Start of Quoted text

Please watch my video below on what to do when your baby wants to nurse all night.
Hi! I’m Dana Obleman, creator of The Sleep Sense Program. If you’d rather read than watch, I’ve transcribed the text of this video below.
This week’s question comes from Cynthia:
“I have a unique situation. I share a room with my baby and I also have a roommate. Jewel is 15 months old and she wants to nurse all night. I put her in the crib at 7:00 and she goes to sleep fine but she wakes up around 9:00 or 10:00 when I go to bed and because I’m so tired, I pull her into bed with me and the cycle begins… Help!”
That is not as unique a situation as you would think Cynthia. There are many people who use the Sleep Sense Program that are in the same position. They share a room with their baby or their baby shares a room with a sibling. The worry is always, how do I do this without waking up the entire house and you have mentioned you also have a roommate. Therefore, your fears are probably, “If I try to sleep train, is she going to be keeping my roommate up all night and because she’s in the same room with you, is that going to make the situation more difficult.”
Sometimes it actually does make the situation a little bit more difficult but it’s definitely doable. As I said, many people are in the same boat. It really can work and we will talk about how to make this work for you. Now I’m guessing at bedtime that you nurse her to sleep, you haven’t come right out and said that but the fact that she is nursing all night long would lead me to believe that she uses nursing as her strategy to get to sleep.

End of Quoted text
Start of Stored data

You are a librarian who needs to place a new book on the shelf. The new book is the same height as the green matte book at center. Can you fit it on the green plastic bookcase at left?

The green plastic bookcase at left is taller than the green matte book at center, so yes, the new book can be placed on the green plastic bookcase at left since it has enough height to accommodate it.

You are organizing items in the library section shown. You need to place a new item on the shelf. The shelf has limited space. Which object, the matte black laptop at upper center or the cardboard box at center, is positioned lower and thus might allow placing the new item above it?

End of Stored data

> Your objective:
In the text on a baby nursing all night, starting at "Please watch my" and ending at "this video below.", change "video" to "recording" and give that part again. The material above comes from a separate source, unrelated to the text on a baby nursing all night.

> Expected output:
Please watch my recording below on what to do when your baby wants to nurse all night.
Hi! I’m Dana Obleman, creator of The Sleep Sense Program. If you’d rather read than watch, I’ve transcribed the text of this recording below.